PROBLEM TO SOLVE =>
Would you print all of the records below exactly, without skipping any?

(Page layout parsing data)

____________________

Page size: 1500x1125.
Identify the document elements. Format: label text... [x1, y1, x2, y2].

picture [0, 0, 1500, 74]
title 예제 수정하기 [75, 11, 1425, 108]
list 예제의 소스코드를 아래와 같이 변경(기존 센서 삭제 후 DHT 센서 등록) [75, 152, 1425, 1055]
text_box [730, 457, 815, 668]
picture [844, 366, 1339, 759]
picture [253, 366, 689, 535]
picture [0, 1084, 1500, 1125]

____________________

EXERCISE SOLUTION =>
Page size: 1500x1125.
Identify the document elements. Format: label text... [x1, y1, x2, y2].

picture [0, 0, 1500, 74]
title 예제 수정하기 [75, 11, 1425, 108]
list 예제의 소스코드를 아래와 같이 변경(기존 센서 삭제 후 DHT 센서 등록) [75, 152, 1425, 1055]
text_box [730, 457, 815, 668]
picture [844, 366, 1339, 759]
picture [253, 366, 689, 535]
picture [0, 1084, 1500, 1125]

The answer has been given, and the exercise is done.